Cassandra eyes the clock. “It’s probably getting busy. I’d better go.”

Ron fast forwards until some guy is on his hands and knees with his head between the Ultra-Paks. The store lights are partly on, affording a better view of his wide bottom.

“Who’s that? ” She’s interested again.

“Who knows? ” They watch as two slender hands reach out and grasp the man’s arms. He backs away, helping the woman out and up to standing. They converge in a tight clinch, their mouths locking together.

Cassandra stares at the monitor. “That’s new.”

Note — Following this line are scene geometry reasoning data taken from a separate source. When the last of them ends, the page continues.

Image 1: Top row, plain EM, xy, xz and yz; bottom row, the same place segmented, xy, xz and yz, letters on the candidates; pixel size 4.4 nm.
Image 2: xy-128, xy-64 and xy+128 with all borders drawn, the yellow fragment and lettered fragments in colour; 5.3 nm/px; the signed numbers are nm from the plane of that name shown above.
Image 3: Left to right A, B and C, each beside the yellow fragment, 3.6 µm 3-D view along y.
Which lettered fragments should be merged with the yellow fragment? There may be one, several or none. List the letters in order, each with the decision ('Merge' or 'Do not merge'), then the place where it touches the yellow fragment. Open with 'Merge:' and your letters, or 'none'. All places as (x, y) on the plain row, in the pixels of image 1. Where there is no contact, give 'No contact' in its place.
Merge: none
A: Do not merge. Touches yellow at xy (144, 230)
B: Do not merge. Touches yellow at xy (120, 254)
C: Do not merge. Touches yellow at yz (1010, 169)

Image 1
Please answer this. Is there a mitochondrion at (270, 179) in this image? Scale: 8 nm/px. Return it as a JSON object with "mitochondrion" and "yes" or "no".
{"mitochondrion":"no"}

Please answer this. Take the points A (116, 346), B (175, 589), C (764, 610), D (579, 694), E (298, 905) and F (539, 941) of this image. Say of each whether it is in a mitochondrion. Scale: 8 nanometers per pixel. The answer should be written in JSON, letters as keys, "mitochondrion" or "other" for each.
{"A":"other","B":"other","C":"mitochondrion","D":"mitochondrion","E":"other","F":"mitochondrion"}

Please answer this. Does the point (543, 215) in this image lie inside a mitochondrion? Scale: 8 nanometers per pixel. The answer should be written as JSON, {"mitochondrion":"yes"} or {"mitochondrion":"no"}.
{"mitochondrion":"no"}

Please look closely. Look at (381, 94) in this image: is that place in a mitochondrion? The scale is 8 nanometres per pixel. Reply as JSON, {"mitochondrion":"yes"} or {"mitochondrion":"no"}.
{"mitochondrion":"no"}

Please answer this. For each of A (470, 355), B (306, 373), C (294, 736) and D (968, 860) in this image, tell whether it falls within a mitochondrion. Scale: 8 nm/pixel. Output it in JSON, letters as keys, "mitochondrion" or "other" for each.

“You can bet the dweebs in Marketing would never expect consumer behaviour like this. Does it really surprise you, though? Some people can’t control themselves with the lights off.” Ron slaps the arm of his chair and swivels to look at her. “Well, that had to be worth a trip up to my lair, eh? Care to climb on and join me for a little spin? ”

Cassandra isn’t listening. Why should she pay attention to someone who reads gaming magazines in a darkened room with no clue about what it’s like down there. He doesn’t know how easy it is to slip into a robotic trance slicing greasy meats in the fake sunshine. There are times she wants to escape the counter and run like that woman did. Or drag her hands down the perfect displays, start an avalanche of gum, oranges, potato chips. When the truck crashed and the power went out—in that wonderfully unscripted moment when no one knew what to do, she felt a surge of excitement. Like the electricity was coursing through her instead of the store.

Cassandra opens the door. “Sorry, Ron. Gotta go. Gotta go serve the people.”

When she hands over a tub of green coleslaw or bag of limp ham, she’ll look for a flicker of recognition in their eyes, a hint that they’re also thinking about how ridiculous things have become. From now on she’ll be watching more closely.